Several stores are already implementing changes before the deadline.

Customers lined up outside of the Costco Wholesale warehouse in Strongsville Friday afternoon, as the retailer regulates the number of people who can enter the store at one time.

While they wait, they are spread out at least six feet apart.

“The new order requires businesses to establish a number of people that should be in that business at one time, we’re not telling them what number to set,” said Governor DeWine during his Thursday coronavirus briefing.

Thursday is when DeWine signed an executive order that goes into effect on Monday.

It is designed to encourage social distancing inside retail establishments, preventing overcrowded conditions that many Ohioans have complained about while shopping during the coronavirus pandemic.

For example, starting Saturday, Walmart will only let inside five customers per one thousand square feet of floor space, they say that is roughly 20-percent of a store’s capacity.”

Each Walmart will designate one entrance, usually the grocery entrance, where customers will be let into the store one at a time.   When the store reaches its new capacity, customers will then be let in on a “one out, one in” basis.

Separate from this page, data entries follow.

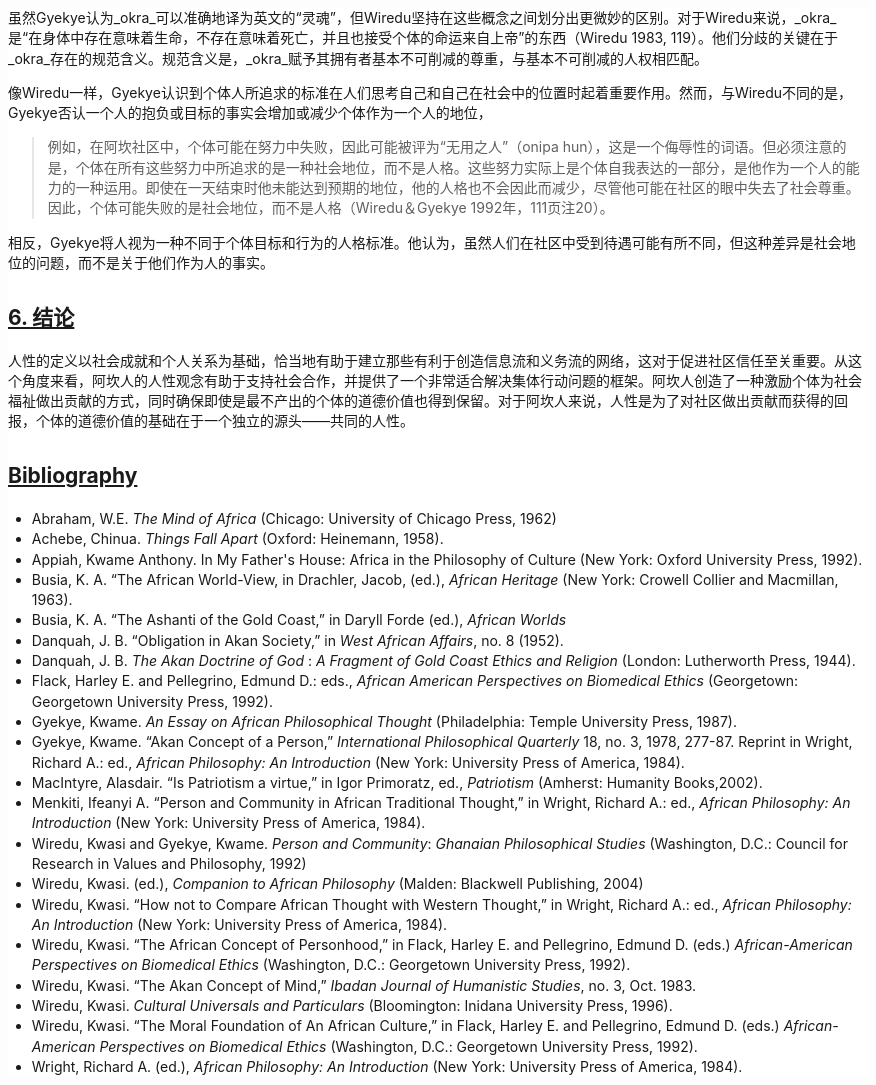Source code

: 虽然Gyekye认为_okra_可以准确地译为英文的“灵魂”，但Wiredu坚持在这些概念之间划分出更微妙的区别。对于Wiredu来说，_okra_是“在身体中存在意味着生命，不存在意味着死亡，并且也接受个体的命运来自上帝”的东西（Wiredu 1983, 119）。他们分歧的关键在于_okra_存在的规范含义。规范含义是，_okra_赋予其拥有者基本不可削减的尊重，与基本不可削减的人权相匹配。

像Wiredu一样，Gyekye认识到个体人所追求的标准在人们思考自己和自己在社会中的位置时起着重要作用。然而，与Wiredu不同的是，Gyekye否认一个人的抱负或目标的事实会增加或减少个体作为一个人的地位，

> 例如，在阿坎社区中，个体可能在努力中失败，因此可能被评为“无用之人”（onipa hun），这是一个侮辱性的词语。但必须注意的是，个体在所有这些努力中所追求的是一种社会地位，而不是人格。这些努力实际上是个体自我表达的一部分，是他作为一个人的能力的一种运用。即使在一天结束时他未能达到预期的地位，他的人格也不会因此而减少，尽管他可能在社区的眼中失去了社会尊重。因此，个体可能失败的是社会地位，而不是人格（Wiredu＆Gyekye 1992年，111页注20）。

相反，Gyekye将人视为一种不同于个体目标和行为的人格标准。他认为，虽然人们在社区中受到待遇可能有所不同，但这种差异是社会地位的问题，而不是关于他们作为人的事实。

## [6. 结论](a-kan-zhe-xue-guan-yu-ren-de-kan-fa-of-the-person-ajume-wingo.md)

人性的定义以社会成就和个人关系为基础，恰当地有助于建立那些有利于创造信息流和义务流的网络，这对于促进社区信任至关重要。从这个角度来看，阿坎人的人性观念有助于支持社会合作，并提供了一个非常适合解决集体行动问题的框架。阿坎人创造了一种激励个体为社会福祉做出贡献的方式，同时确保即使是最不产出的个体的道德价值也得到保留。对于阿坎人来说，人性是为了对社区做出贡献而获得的回报，个体的道德价值的基础在于一个独立的源头——共同的人性。

## [Bibliography](a-kan-zhe-xue-guan-yu-ren-de-kan-fa-of-the-person-ajume-wingo.md)

* Abraham, W.E. _The Mind of Africa_ (Chicago: University of Chicago Press, 1962)
* Achebe, Chinua. _Things Fall Apart_ (Oxford: Heinemann, 1958).
* Appiah, Kwame Anthony. In My Father's House: Africa in the Philosophy of Culture (New York: Oxford University Press, 1992).
* Busia, K. A. “The African World-View, in Drachler, Jacob, (ed.), _African Heritage_ (New York: Crowell Collier and Macmillan, 1963).
* Busia, K. A. “The Ashanti of the Gold Coast,” in Daryll Forde (ed.), _African Worlds_
* Danquah, J. B. “Obligation in Akan Society,” in _West African Affairs_, no. 8 (1952).
* Danquah, J. B. _The Akan Doctrine of God_ : _A Fragment of Gold Coast Ethics and Religion_ (London: Lutherworth Press, 1944).
* Flack, Harley E. and Pellegrino, Edmund D.: eds., _African American Perspectives on Biomedical Ethics_ (Georgetown: Georgetown University Press, 1992).
* Gyekye, Kwame. _An Essay on African Philosophical Thought_ (Philadelphia: Temple University Press, 1987).
* Gyekye, Kwame. “Akan Concept of a Person,” _International Philosophical Quarterly_ 18, no. 3, 1978, 277-87. Reprint in Wright, Richard A.: ed., _African Philosophy: An Introduction_ (New York: University Press of America, 1984).
* MacIntyre, Alasdair. “Is Patriotism a virtue,” in Igor Primoratz, ed., _Patriotism_ (Amherst: Humanity Books,2002).
* Menkiti, Ifeanyi A. “Person and Community in African Traditional Thought,” in Wright, Richard A.: ed., _African Philosophy: An Introduction_ (New York: University Press of America, 1984).
* Wiredu, Kwasi and Gyekye, Kwame. _Person and Community_: _Ghanaian Philosophical Studies_ (Washington, D.C.: Council for Research in Values and Philosophy, 1992)
* Wiredu, Kwasi. (ed.), _Companion to African Philosophy_ (Malden: Blackwell Publishing, 2004)
* Wiredu, Kwasi. “How not to Compare African Thought with Western Thought,” in Wright, Richard A.: ed., _African Philosophy: An Introduction_ (New York: University Press of America, 1984).
* Wiredu, Kwasi. “The African Concept of Personhood,” in Flack, Harley E. and Pellegrino, Edmund D. (eds.) _African-American Perspectives on Biomedical Ethics_ (Washington, D.C.: Georgetown University Press, 1992).
* Wiredu, Kwasi. “The Akan Concept of Mind,” _Ibadan Journal of Humanistic Studies_, no. 3, Oct. 1983.
* Wiredu, Kwasi. _Cultural Universals and Particulars_ (Bloomington: Inidana University Press, 1996).
* Wiredu, Kwasi. “The Moral Foundation of An African Culture,” in Flack, Harley E. and Pellegrino, Edmund D. (eds.) _African-American Perspectives on Biomedical Ethics_ (Washington, D.C.: Georgetown University Press, 1992).
* Wright, Richard A. (ed.), _African Philosophy: An Introduction_ (New York: University Press of America, 1984).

In some stores, traffic in the aisles will be directed one way to ensure social distancing.

We want each of these businesses to set a number, post a number and then if they fill that number, then they stop people from coming in,” said DeWine.

Other big box retailers as well as grocery stores are implementing similar restrictions.  Some have installed clear plastic shields to separate cashiers from the general public.

Lowe’s announced it will also temporarily increase employees’ salaries by two dollars an hour.

At Friday’s White House coronavirus task force briefing, Vice President Mike Pence praised the efforts of state and local governments and retailers.

“People that operate malls and shopping centers around the country have embraced and enacted the coronavirus guidelines for America,” said Pence.